Berbagai pencapaian yang diterima bank bjb ini semakin meneguhkan peran sentral pelayanan pelanggan dalam mendorong performa bisnis. Keseriusan bank bjb dalam menjalankan konsep bisnis berorientasi pada kepuasan pelanggan menjadi modal berharga untuk meraih visi dan misi untuk menjadi 10 bank terbesar dan berkinerja terbaik.

Bayangkan jika hal tersebut terus berlanjut, tentu tertentu dampaknya dapat memengaruhi pendapatan perusahaan. Kepuasan dan ketidakpuasan konsumen dapat dipengaruhi dengan faktor pengalaman mengkonsumsi produk atau jasa sebelumnya.

Dengan pelayanan maksimal yang diberikan kepada pelanggan ini, tak mengherankan jika semakin banyak nasabah yang tertarik untuk menggunakan produk dan layanan jasa keuangan bank bjb. Merek yang telah berstatus sebagai nasabah juga menjadi pengguna jasa loyal bank bjb. terbentuknya loyalitas ini merupakan buah dari hasil kerja keras insan bank bjb dalam memberi pelayanan humanis.

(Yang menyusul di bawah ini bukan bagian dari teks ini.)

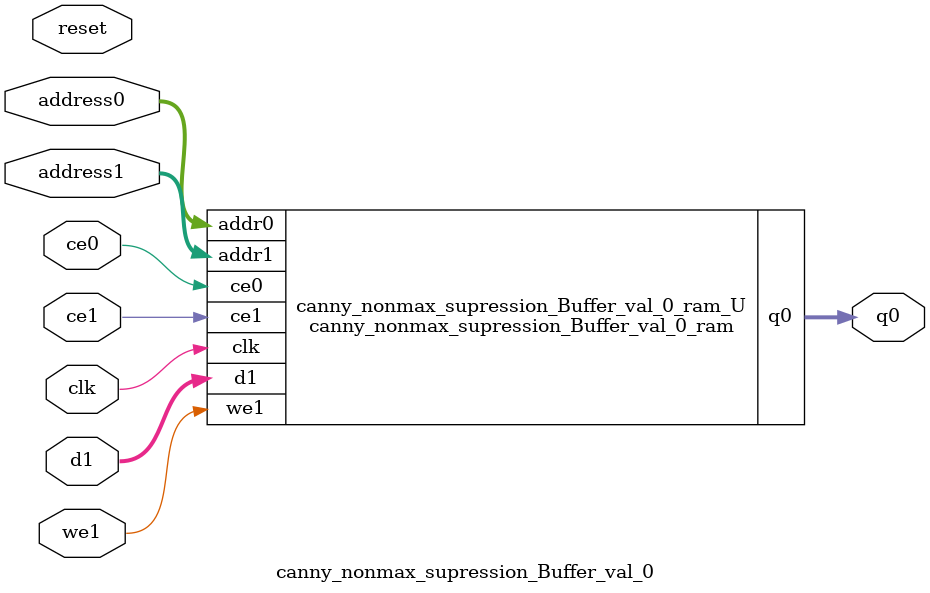
<source format=v>

`timescale 1 ns / 1 ps
module canny_nonmax_supression_Buffer_val_0_ram (addr0, ce0, q0, addr1, ce1, d1, we1,  clk);

parameter DWIDTH = 16;
parameter AWIDTH = 10;
parameter MEM_SIZE = 1024;

input[AWIDTH-1:0] addr0;
input ce0;
output reg[DWIDTH-1:0] q0;
input[AWIDTH-1:0] addr1;
input ce1;
input[DWIDTH-1:0] d1;
input we1;
input clk;

(* ram_style = "block" *)reg [DWIDTH-1:0] ram[MEM_SIZE-1:0];




always @(posedge clk)  
begin 
    if (ce0) 
    begin
            q0 <= ram[addr0];
    end
end


always @(posedge clk)  
begin 
    if (ce1) 
    begin
        if (we1) 
        begin 
            ram[addr1] <= d1; 
        end 
    end
end


endmodule


`timescale 1 ns / 1 ps
module canny_nonmax_supression_Buffer_val_0(
    reset,
    clk,
    address0,
    ce0,
    q0,
    address1,
    ce1,
    we1,
    d1);

parameter DataWidth = 32'd16;
parameter AddressRange = 32'd1024;
parameter AddressWidth = 32'd10;
input reset;
input clk;
input[AddressWidth - 1:0] address0;
input ce0;
output[DataWidth - 1:0] q0;
input[AddressWidth - 1:0] address1;
input ce1;
input we1;
input[DataWidth - 1:0] d1;



canny_nonmax_supression_Buffer_val_0_ram canny_nonmax_supression_Buffer_val_0_ram_U(
    .clk( clk ),
    .addr0( address0 ),
    .ce0( ce0 ),
    .q0( q0 ),
    .addr1( address1 ),
    .ce1( ce1 ),
    .d1( d1 ),
    .we1( we1 ));

endmodule


</source>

Industri pariwisata, yg didalamnnya termasuk usaha/bisnis pariwisata, pengelola destinasi pariwisata, serta usaha-usaha yang terkait sebagainya, tidak terbantahkan lagi diharuskan mengelola kepuasan pelanggannya (pengunjung/wisatawan). Dengan pelanggan yang puas, maka pengelola destinasi pariwisata atau usaha pariwisata jadi mendapatkan kemudahan dalam memperoleh pelanggan yang loyal, dikarenakan gerbang pertama dalam loyalitas pelanggan adalah tercapainya kesenangan pelanggan.

kepuasan pelanggan

Kejelasan ini bermanfaat bagi perusahaan untuk mengambil kebijakan selanjutnya dalam rangka meningkatkan kesenangan dan loyalitas pelanggan. Pengalaman pelanggan menjadi kunci keberhasilan di dunia bisnis yg kompetitif ini. Perusahaan riset pasar multinasional Frost and Sullivan, melakukan survei mengenai seberapa besar pengaruhcustomer experienceterhadap loyalitas konsumen. Hasilnya, 89% konsumen memutuskan berhenti berinteraksi denganbrandfavorit mereka, karena memperoleh pengalaman yang buruk. Dri hal seperti ini, perusahaan berisiko kehilangan pelanggan setianya.

Hal tersebut dikarenakan dalam banyak penelitian yg memperlihatkan hubungan yang berbanding lurus antara kepuasan pelanggan dengan loyalitas pelanggan. Sebelum membahas lebih jauh mengenai bagaimana bentuk hubungannya, jadi kali ini saya mau berbagi terlebih dahulu mengenai apa sih yang dimaksud dengan kepuasan pelanggan itu sendiri. Perusahaan menghubungi pra pelanggannya yang telah berhenti membeli dan beralih pemasok. Hal ini dilakukan tuk memperoleh informasi mengenai penyebab terjadinya hal tersebut.